### Data to use

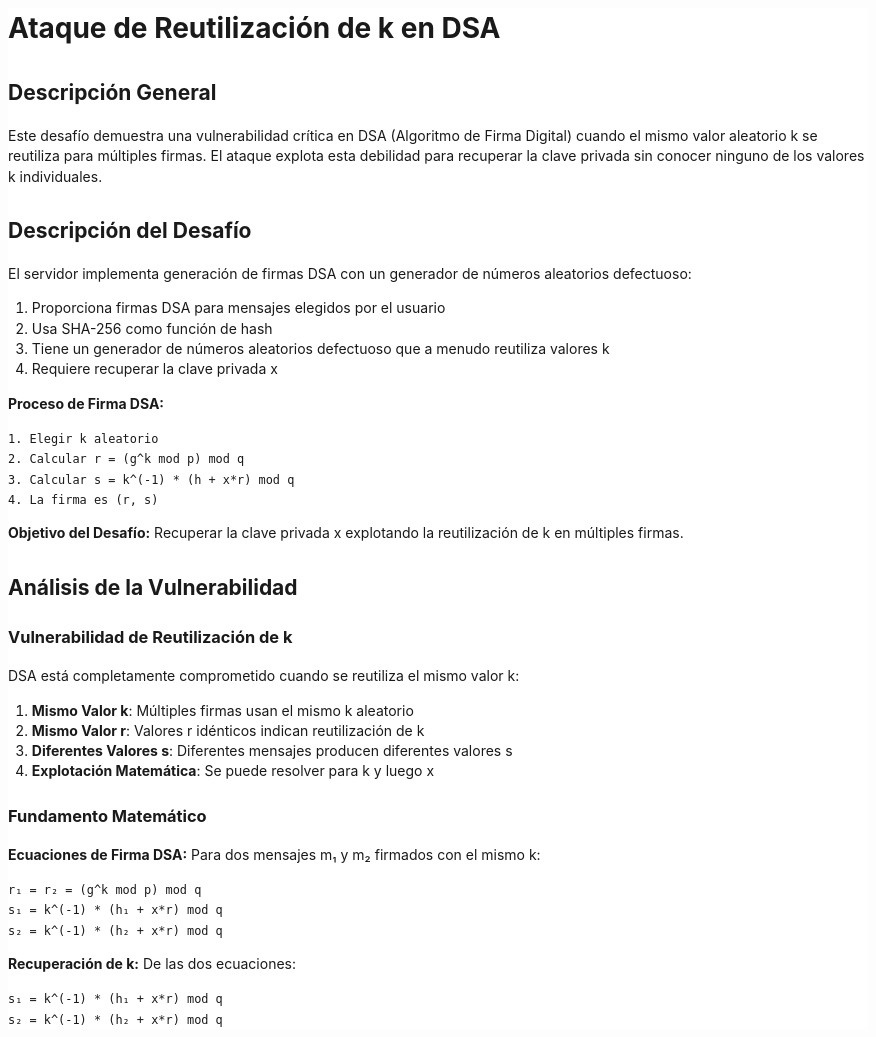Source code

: # Ataque de Reutilización de k en DSA

## Descripción General

Este desafío demuestra una vulnerabilidad crítica en DSA (Algoritmo de Firma Digital) cuando el mismo valor aleatorio k se reutiliza para múltiples firmas. El ataque explota esta debilidad para recuperar la clave privada sin conocer ninguno de los valores k individuales.

## Descripción del Desafío

El servidor implementa generación de firmas DSA con un generador de números aleatorios defectuoso:
1. Proporciona firmas DSA para mensajes elegidos por el usuario
2. Usa SHA-256 como función de hash
3. Tiene un generador de números aleatorios defectuoso que a menudo reutiliza valores k
4. Requiere recuperar la clave privada x

**Proceso de Firma DSA:**
```
1. Elegir k aleatorio
2. Calcular r = (g^k mod p) mod q
3. Calcular s = k^(-1) * (h + x*r) mod q
4. La firma es (r, s)
```

**Objetivo del Desafío:**
Recuperar la clave privada x explotando la reutilización de k en múltiples firmas.

## Análisis de la Vulnerabilidad

### Vulnerabilidad de Reutilización de k

DSA está completamente comprometido cuando se reutiliza el mismo valor k:

1. **Mismo Valor k**: Múltiples firmas usan el mismo k aleatorio
2. **Mismo Valor r**: Valores r idénticos indican reutilización de k
3. **Diferentes Valores s**: Diferentes mensajes producen diferentes valores s
4. **Explotación Matemática**: Se puede resolver para k y luego x

### Fundamento Matemático

**Ecuaciones de Firma DSA:**
Para dos mensajes m₁ y m₂ firmados con el mismo k:
```
r₁ = r₂ = (g^k mod p) mod q
s₁ = k^(-1) * (h₁ + x*r) mod q
s₂ = k^(-1) * (h₂ + x*r) mod q
```

**Recuperación de k:**
De las dos ecuaciones:
```
s₁ = k^(-1) * (h₁ + x*r) mod q
s₂ = k^(-1) * (h₂ + x*r) mod q
```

### Problem details
Where the listing above reaches the line that contains "El servidor implementa", start retyping, and finish with the line that contains "### Vulnerabilidad de Reutilización de k"; reproduce those lines exactly and no others.

### Output below
El servidor implementa generación de firmas DSA con un generador de números aleatorios defectuoso:
1. Proporciona firmas DSA para mensajes elegidos por el usuario
2. Usa SHA-256 como función de hash
3. Tiene un generador de números aleatorios defectuoso que a menudo reutiliza valores k
4. Requiere recuperar la clave privada x

**Proceso de Firma DSA:**
```
1. Elegir k aleatorio
2. Calcular r = (g^k mod p) mod q
3. Calcular s = k^(-1) * (h + x*r) mod q
4. La firma es (r, s)
```

**Objetivo del Desafío:**
Recuperar la clave privada x explotando la reutilización de k en múltiples firmas.

## Análisis de la Vulnerabilidad

### Vulnerabilidad de Reutilización de k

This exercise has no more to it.